Verify my eigenvector by using R function. The eigenvector of \(\lambda =6\) is shown in the 1st column.

## eigen() decomposition
## $values
## [1] 6 4 1
## 
## $vectors
##           [,1]      [,2] [,3]
## [1,] 0.5108407 0.5547002    1
## [2,] 0.7981886 0.8320503    0
## [3,] 0.3192754 0.0000000    0
## [1] 1.6 2.5 1.0

\[E_{6} = \begin{Bmatrix}\begin{bmatrix} v_{1}\\v_{2}\\v_{3}\end{bmatrix} = t\begin{bmatrix} 1.6\\2.5\\1\end{bmatrix}\mid t\in R\end{Bmatrix}\]

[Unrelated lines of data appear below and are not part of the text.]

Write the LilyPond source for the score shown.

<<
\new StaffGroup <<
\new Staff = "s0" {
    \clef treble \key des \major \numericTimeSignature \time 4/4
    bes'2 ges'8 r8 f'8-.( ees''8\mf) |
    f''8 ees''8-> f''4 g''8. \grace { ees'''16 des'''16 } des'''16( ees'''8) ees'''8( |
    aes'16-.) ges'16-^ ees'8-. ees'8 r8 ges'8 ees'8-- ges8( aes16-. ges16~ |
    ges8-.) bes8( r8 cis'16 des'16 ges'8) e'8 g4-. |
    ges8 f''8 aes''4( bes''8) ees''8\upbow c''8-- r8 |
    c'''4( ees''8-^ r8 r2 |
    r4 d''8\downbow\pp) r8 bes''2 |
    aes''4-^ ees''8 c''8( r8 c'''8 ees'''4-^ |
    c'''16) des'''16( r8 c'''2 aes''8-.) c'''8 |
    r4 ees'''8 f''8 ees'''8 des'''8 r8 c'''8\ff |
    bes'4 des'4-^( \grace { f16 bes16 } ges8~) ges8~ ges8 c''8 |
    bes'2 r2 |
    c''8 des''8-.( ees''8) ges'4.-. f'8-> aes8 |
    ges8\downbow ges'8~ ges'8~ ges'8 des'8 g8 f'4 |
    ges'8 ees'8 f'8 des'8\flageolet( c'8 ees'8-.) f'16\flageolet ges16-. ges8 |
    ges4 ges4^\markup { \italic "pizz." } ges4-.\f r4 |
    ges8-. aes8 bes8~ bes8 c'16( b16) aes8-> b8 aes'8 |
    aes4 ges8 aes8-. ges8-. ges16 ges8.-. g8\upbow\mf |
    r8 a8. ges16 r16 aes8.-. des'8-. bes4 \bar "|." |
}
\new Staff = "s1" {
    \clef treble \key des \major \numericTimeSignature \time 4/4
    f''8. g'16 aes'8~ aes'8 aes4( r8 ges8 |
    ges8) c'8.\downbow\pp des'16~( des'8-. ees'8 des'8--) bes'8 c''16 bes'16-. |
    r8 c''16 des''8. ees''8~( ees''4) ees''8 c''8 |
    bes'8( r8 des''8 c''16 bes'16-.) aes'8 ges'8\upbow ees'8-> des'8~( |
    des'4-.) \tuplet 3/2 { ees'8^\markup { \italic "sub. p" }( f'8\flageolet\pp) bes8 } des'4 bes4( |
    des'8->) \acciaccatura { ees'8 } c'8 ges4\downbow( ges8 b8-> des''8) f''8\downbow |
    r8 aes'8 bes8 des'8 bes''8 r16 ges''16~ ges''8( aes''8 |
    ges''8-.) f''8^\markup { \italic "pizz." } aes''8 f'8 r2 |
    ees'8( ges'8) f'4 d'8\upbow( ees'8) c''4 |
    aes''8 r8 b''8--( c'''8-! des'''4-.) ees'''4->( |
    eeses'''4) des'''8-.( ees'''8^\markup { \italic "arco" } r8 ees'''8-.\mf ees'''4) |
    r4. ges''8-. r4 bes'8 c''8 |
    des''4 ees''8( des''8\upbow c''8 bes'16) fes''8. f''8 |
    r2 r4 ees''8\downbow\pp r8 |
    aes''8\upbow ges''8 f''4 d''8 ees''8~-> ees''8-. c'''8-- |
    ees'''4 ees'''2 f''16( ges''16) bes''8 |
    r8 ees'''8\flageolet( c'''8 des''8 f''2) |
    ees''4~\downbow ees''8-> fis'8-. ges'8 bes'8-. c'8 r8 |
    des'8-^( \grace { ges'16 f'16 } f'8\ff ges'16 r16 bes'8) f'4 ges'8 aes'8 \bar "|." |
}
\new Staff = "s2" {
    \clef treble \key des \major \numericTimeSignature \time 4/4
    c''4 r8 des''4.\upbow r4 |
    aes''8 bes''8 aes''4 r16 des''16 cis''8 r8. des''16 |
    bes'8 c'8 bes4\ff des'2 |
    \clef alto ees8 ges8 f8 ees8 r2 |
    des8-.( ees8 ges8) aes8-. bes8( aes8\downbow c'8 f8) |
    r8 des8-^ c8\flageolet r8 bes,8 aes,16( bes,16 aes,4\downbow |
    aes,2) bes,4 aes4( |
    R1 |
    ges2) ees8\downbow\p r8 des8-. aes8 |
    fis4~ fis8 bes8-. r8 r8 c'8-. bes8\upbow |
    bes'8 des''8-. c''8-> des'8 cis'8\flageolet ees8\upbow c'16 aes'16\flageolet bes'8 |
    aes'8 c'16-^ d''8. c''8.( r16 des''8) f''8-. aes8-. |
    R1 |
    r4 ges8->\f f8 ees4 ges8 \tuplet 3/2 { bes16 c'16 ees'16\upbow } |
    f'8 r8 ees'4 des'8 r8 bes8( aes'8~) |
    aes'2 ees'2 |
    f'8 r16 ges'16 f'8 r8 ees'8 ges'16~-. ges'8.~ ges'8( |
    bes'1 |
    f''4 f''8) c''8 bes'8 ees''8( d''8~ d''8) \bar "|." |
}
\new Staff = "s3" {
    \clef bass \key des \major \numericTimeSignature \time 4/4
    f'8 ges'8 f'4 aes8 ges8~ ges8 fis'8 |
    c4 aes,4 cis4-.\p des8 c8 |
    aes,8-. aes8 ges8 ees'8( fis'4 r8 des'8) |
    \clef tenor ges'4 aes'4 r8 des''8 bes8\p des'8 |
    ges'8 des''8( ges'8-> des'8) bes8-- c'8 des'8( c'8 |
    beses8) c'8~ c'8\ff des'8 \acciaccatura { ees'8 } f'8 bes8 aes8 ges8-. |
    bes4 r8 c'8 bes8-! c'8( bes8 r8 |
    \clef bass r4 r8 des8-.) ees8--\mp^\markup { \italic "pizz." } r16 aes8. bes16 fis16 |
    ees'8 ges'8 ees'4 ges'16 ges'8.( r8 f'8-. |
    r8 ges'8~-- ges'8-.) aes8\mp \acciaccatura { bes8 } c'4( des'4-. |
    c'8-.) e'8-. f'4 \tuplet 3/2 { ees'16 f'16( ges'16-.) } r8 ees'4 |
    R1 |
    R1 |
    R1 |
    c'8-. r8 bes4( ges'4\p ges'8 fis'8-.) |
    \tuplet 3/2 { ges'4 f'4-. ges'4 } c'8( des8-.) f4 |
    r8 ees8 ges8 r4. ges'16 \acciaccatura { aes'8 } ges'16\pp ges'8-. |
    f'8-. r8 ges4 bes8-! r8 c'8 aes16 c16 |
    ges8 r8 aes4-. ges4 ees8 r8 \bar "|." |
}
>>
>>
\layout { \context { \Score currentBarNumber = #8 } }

Therefore, for eigenvalue \(\lambda = 6\), its corresponding eigenvector is \(\vec v_{\lambda = 6}=\begin{bmatrix} 1.6\\2.5\\1\end{bmatrix}\) and the eigenspace is \(E_{6} = \begin{Bmatrix}\begin{bmatrix} v_{1}\\v_{2}\\v_{3}\end{bmatrix} = t\begin{bmatrix} 1.6\\2.5\\1\end{bmatrix}\mid t\in R\end{Bmatrix}\).

The geometric multiplicity of \(\lambda = 6\) is 1, i.e. \(\gamma_{A}(6) = 1\).